#### Provided material ####

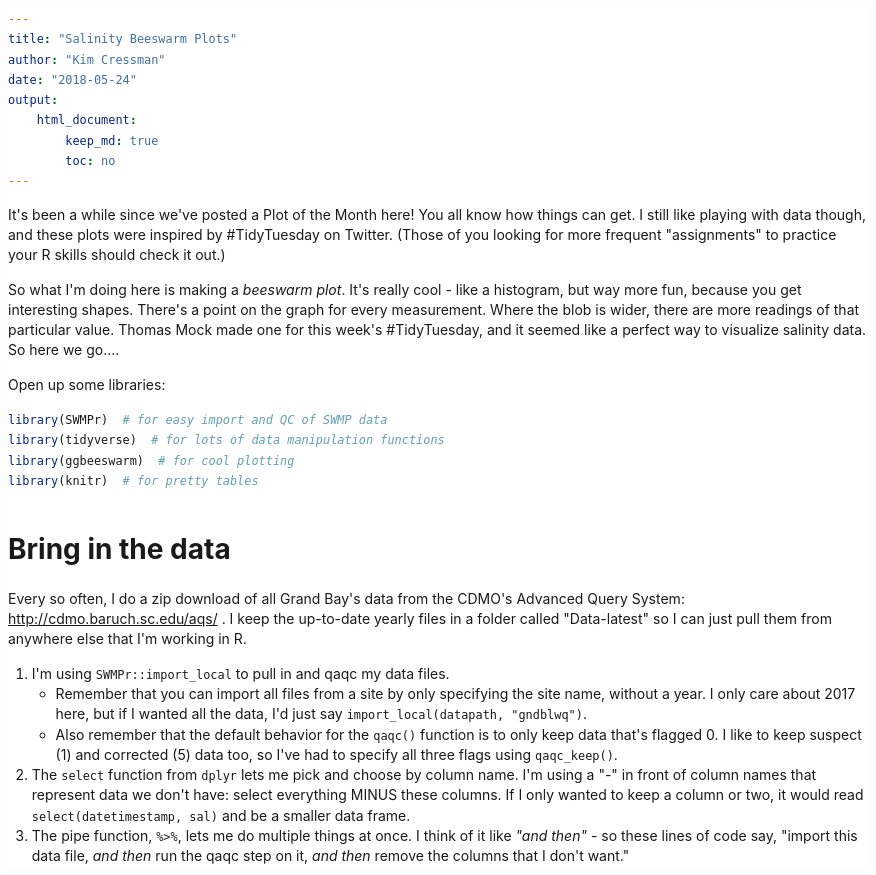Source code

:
 ```yaml
---
title: "Salinity Beeswarm Plots"
author: "Kim Cressman"
date: "2018-05-24"
output: 
    html_document:
        keep_md: true
        toc: no
---
```





It's been a while since we've posted a Plot of the Month here! You all know how things can get. I still like playing with data though, and these plots were inspired by #TidyTuesday on Twitter. (Those of you looking for more frequent "assignments" to practice your R skills should check it out.)  


So what I'm doing here is making a _beeswarm plot_. It's really cool - like a histogram, but way more fun, because you get interesting shapes. There's a point on the graph for every measurement. Where the blob is wider, there are more readings of that particular value. Thomas Mock made one for this week's #TidyTuesday, and it seemed like a perfect way to visualize salinity data. So here we go....


Open up some libraries:


```r
library(SWMPr)  # for easy import and QC of SWMP data
library(tidyverse)  # for lots of data manipulation functions
library(ggbeeswarm)  # for cool plotting
library(knitr)  # for pretty tables
```


# Bring in the data  

Every so often, I do a zip download of all Grand Bay's data from the CDMO's Advanced Query System: http://cdmo.baruch.sc.edu/aqs/ . I keep the up-to-date yearly files in a folder called "Data-latest" so I can just pull them from anywhere else that I'm working in R.  

1.  I'm using `SWMPr::import_local` to pull in and qaqc my data files.  
    +  Remember that you can import all files from a site by only specifying the site name, without a year. I only care about 2017 here, but if I wanted all the data, I'd just say `import_local(datapath, "gndblwq")`.  
    +  Also remember that the default behavior for the `qaqc()` function is to only keep data that's flagged 0. I like to keep suspect (1) and corrected (5) data too, so I've had to specify all three flags using `qaqc_keep()`. 
2.  The `select` function from `dplyr` lets me pick and choose by column name. I'm using a "-" in front of column names that represent data we don't have: select everything MINUS these columns. If I only wanted to keep a column or two, it would read `select(datetimestamp, sal)` and be a smaller data frame.  
3.  The pipe function, `%>%`, lets me do multiple things at once. I think of it like _"and then"_ - so these lines of code say, "import this data file, _and then_ run the qaqc step on it, _and then_ remove the columns that I don't want."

####

*Your assignment*: Search the records for the string "just" and, wherever a line contains it, please copy that line.

*Solved exercise*:
Every so often, I do a zip download of all Grand Bay's data from the CDMO's Advanced Query System: http://cdmo.baruch.sc.edu/aqs/ . I keep the up-to-date yearly files in a folder called "Data-latest" so I can just pull them from anywhere else that I'm working in R.  
    +  Remember that you can import all files from a site by only specifying the site name, without a year. I only care about 2017 here, but if I wanted all the data, I'd just say `import_local(datapath, "gndblwq")`.  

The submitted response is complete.